▶ _Problem statement_
The required output is every line from the one with "middle tip: (393, 241)" through the final line of the data below, unchanged.
Data provided section start
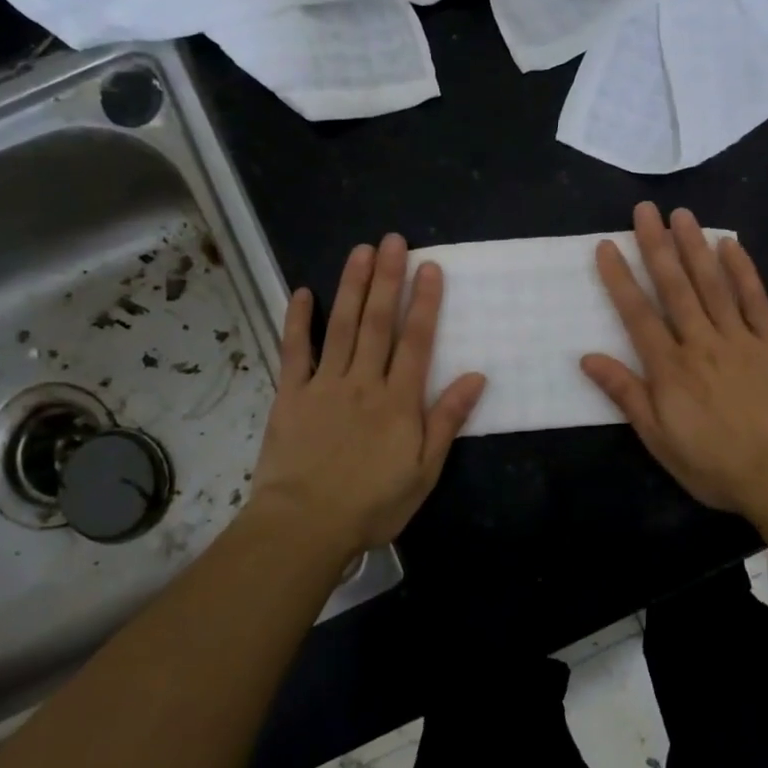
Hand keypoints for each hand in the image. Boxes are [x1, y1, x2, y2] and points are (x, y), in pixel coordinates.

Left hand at [248, 234, 484, 556]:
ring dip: (351, 286)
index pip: (416, 341)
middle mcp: (363, 382)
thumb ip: (447, 420)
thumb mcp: (424, 471)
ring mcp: (324, 385)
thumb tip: (477, 377)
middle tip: (393, 241)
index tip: (429, 267)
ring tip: (360, 251)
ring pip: (340, 326)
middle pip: (378, 322)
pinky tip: (302, 293)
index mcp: (398, 400)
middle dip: (388, 279)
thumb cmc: (372, 504)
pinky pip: (294, 351)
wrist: (305, 526)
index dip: (425, 302)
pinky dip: (298, 321)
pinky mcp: (291, 395)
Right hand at [582, 203, 767, 519]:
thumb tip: (588, 358)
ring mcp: (740, 339)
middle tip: (644, 210)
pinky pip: (756, 300)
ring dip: (695, 247)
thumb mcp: (660, 440)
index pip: (638, 314)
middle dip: (656, 246)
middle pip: (675, 287)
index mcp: (670, 368)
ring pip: (713, 284)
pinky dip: (743, 270)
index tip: (607, 245)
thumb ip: (627, 394)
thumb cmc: (716, 465)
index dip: (620, 278)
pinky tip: (731, 244)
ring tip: (681, 214)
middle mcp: (701, 342)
Data provided section end
▶ _Written solution_
middle tip: (393, 241)
index tip: (429, 267)
ring tip: (360, 251)
ring pip: (340, 326)
middle pip: (378, 322)
pinky tip: (302, 293)
index mcp: (398, 400)
middle dip: (388, 279)
thumb cmc: (372, 504)
pinky pip: (294, 351)
wrist: (305, 526)
index dip: (425, 302)
pinky dip: (298, 321)
pinky mcp: (291, 395)
Right hand at [582, 203, 767, 519]:
thumb tip: (588, 358)
ring mcp: (740, 339)
middle tip: (644, 210)
pinky pip: (756, 300)
ring dip: (695, 247)
thumb mcp: (660, 440)
index pip: (638, 314)
middle dip: (656, 246)
middle pip: (675, 287)
index mcp: (670, 368)
ring pip: (713, 284)
pinky dip: (743, 270)
index tip: (607, 245)
thumb ip: (627, 394)
thumb cmc: (716, 465)
index dip: (620, 278)
pinky tip: (731, 244)
ring tip: (681, 214)
middle mcp: (701, 342)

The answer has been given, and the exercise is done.